START Records for processing

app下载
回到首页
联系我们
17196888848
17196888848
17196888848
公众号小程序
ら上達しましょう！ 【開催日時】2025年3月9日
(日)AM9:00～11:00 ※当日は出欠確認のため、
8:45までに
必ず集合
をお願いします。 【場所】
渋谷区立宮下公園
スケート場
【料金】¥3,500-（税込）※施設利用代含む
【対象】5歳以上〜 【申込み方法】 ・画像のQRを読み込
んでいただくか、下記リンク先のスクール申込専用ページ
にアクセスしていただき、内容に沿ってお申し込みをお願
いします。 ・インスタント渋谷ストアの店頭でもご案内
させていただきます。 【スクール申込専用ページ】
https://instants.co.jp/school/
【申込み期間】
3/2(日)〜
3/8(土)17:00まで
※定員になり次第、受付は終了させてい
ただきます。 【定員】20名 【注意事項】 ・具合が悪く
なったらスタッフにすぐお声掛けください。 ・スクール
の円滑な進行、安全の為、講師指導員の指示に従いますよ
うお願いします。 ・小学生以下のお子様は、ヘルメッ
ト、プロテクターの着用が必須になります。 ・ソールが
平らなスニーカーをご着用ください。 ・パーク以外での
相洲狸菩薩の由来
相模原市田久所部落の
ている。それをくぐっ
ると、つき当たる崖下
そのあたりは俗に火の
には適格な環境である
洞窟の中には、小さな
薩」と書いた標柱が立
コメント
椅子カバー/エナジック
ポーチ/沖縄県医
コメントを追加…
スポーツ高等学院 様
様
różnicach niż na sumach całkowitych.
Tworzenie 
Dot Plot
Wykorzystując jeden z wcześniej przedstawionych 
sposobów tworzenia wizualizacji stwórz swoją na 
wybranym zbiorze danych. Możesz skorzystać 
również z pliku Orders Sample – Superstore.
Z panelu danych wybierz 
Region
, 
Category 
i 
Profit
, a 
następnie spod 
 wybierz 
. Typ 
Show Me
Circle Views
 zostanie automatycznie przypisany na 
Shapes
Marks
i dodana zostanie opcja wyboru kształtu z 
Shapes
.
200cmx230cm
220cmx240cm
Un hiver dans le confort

END Records for processing

_To-do item_
Which lines above hold the string "zostanie"? Copy each of them.

_Task output_
 zostanie automatycznie przypisany na 
i dodana zostanie opcja wyboru kształtu z 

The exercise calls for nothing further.